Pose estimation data

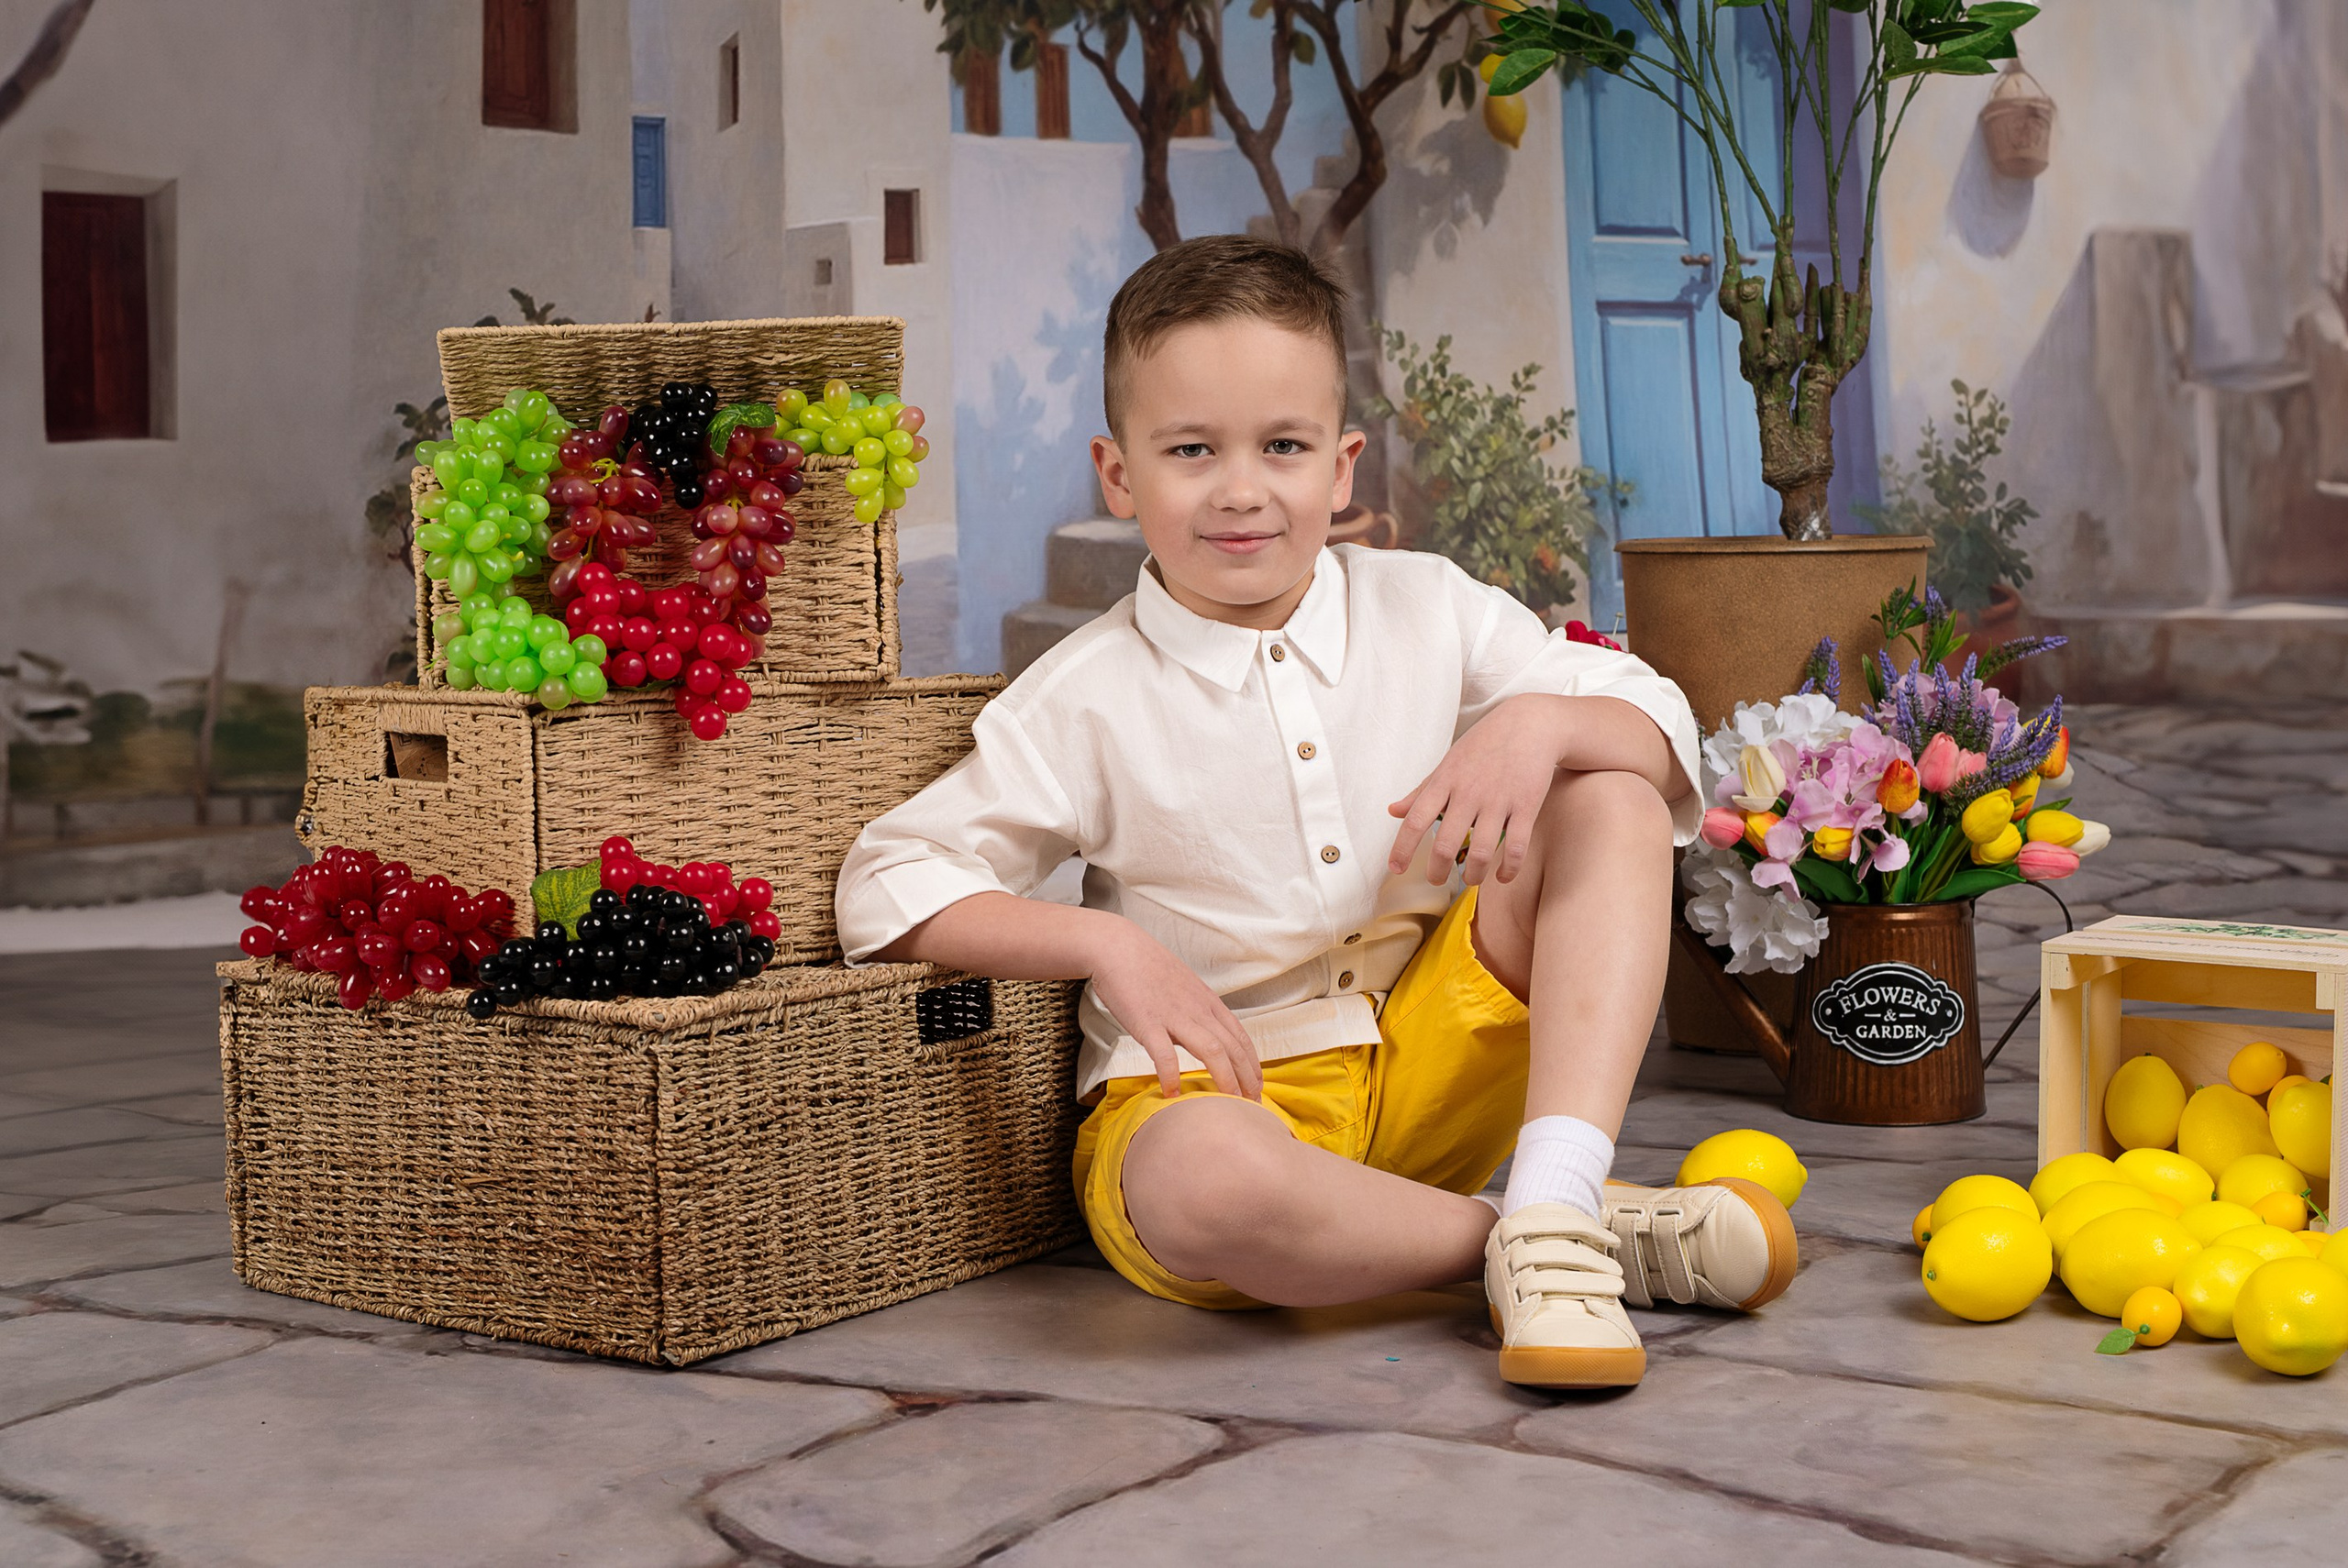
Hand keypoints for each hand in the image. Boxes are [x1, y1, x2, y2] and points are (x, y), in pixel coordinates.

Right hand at [1087, 920, 1263, 1100]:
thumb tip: (1202, 1035)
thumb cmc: (1147, 968)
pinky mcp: (1148, 1023)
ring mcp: (1174, 1016)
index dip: (1252, 1064)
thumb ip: (1196, 1010)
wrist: (1118, 948)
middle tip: (1253, 1103)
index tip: (1257, 1085)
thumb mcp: (1184, 986)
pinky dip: (1171, 1075)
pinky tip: (1172, 1093)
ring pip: (1212, 1051)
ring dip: (1225, 1079)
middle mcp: (1198, 1010)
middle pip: (1233, 1048)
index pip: (1240, 1037)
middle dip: (1246, 1078)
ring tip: (1229, 1103)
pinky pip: (1164, 1054)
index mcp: (1207, 1002)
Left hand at [1388, 695, 1565, 886]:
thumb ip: (1421, 792)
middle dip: (1437, 872)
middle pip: (1445, 845)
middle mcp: (1469, 793)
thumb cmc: (1484, 745)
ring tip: (1470, 880)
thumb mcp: (1448, 763)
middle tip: (1436, 880)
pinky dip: (1509, 869)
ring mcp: (1499, 801)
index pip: (1415, 821)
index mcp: (1445, 781)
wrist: (1530, 723)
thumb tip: (1393, 812)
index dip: (1402, 849)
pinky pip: (1517, 848)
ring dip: (1473, 876)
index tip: (1395, 869)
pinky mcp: (1527, 806)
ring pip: (1482, 853)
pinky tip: (1502, 876)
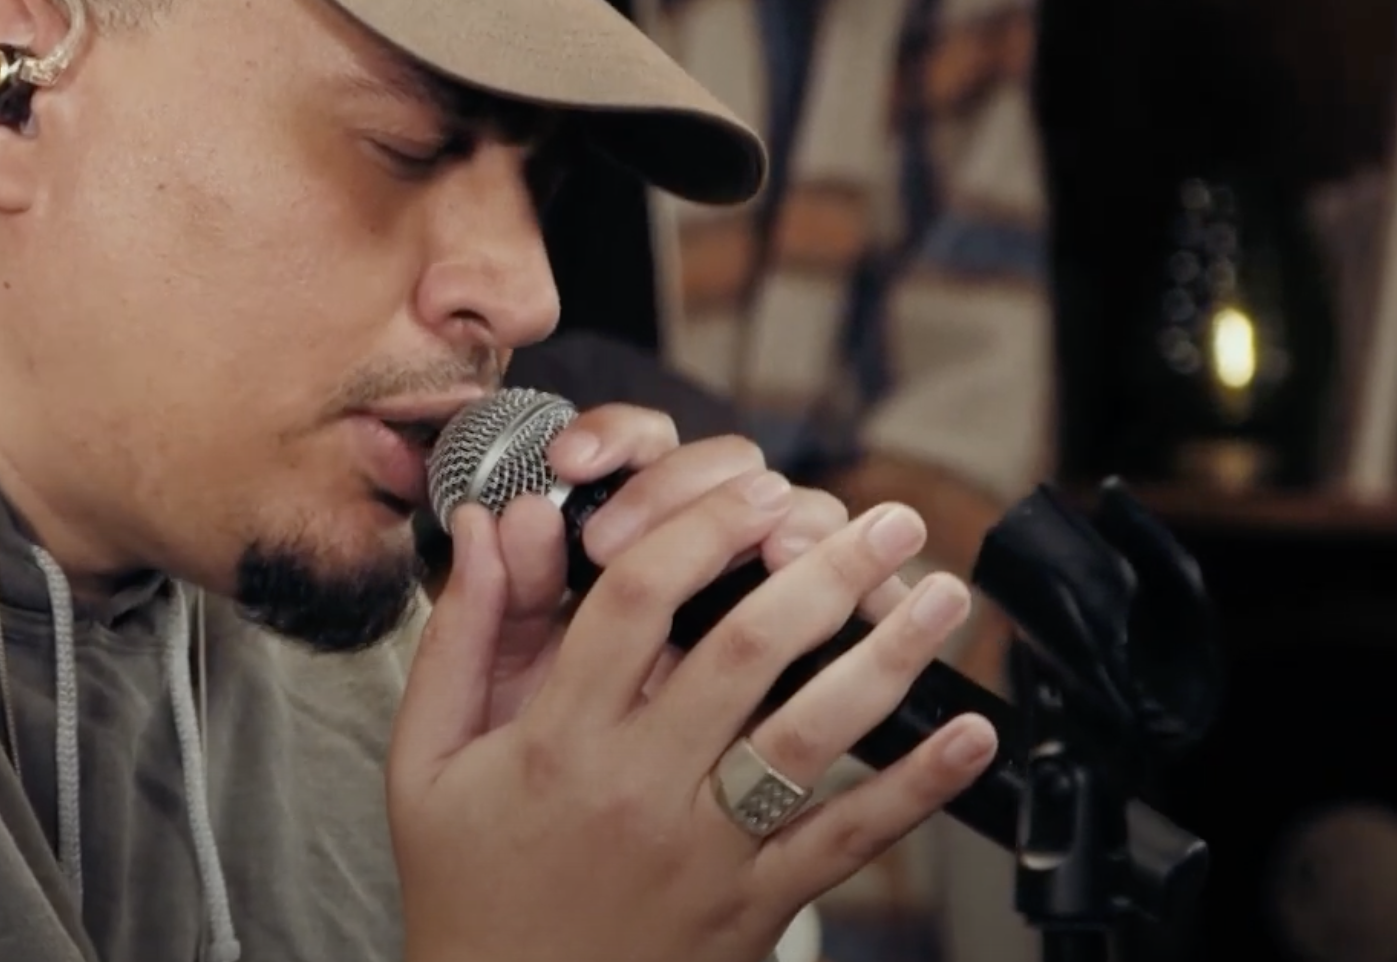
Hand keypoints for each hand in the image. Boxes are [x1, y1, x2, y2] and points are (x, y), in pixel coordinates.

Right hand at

> WHAT IS NEEDED:
Reproduce only the lines from the line with "thumb cmc: (1147, 968)" to the end of the entries. Keep both ends, copy them exactly, and omit every picture.

> RESPONSE AREA:
thumb cmc: (1147, 968)
pinky mcp: (1148, 1023)
ring mcp: (1174, 1016)
index dip: (1252, 1064)
thumb ip: (1196, 1010)
wrist: (1118, 948)
middle tip: (1253, 1103)
index tip: (1257, 1085)
thumb mcp: (1184, 986)
pinky dip: (1171, 1075)
pinky tip: (1172, 1093)
ring pip: (1212, 1051)
ring dip: (1225, 1079)
middle mcp: (1198, 1010)
middle pip: (1233, 1048)
index pip: (1240, 1037)
middle dip: (1246, 1078)
ring tip: (1229, 1103)
pinky pip: (1164, 1054)
index mcp: (1207, 1002)
Left hand at [1388, 695, 1565, 886]:
thumb ip: (1421, 792)
middle dip: (1437, 872)
middle pip: (1445, 845)
middle mcp: (1469, 793)
thumb cmc: (1484, 745)
ring tip: (1470, 880)
thumb mcp: (1448, 763)
middle tip: (1436, 880)
pinky dip: (1509, 869)
ring mcp: (1499, 801)
index pip: (1415, 821)
index mcp: (1445, 781)
wrist: (1530, 723)
thumb tip: (1393, 812)
index dip: (1402, 849)
pinky pip: (1517, 848)
ring dip: (1473, 876)
index tip: (1395, 869)
pinky mcp: (1527, 806)
ring pip: (1482, 853)
pinky tip: (1502, 876)
Hand keypoints for each hand in the image. Boxes are [x1, y1, x2, y2] and points are (x, y), in pixel coordinates.

Right hand at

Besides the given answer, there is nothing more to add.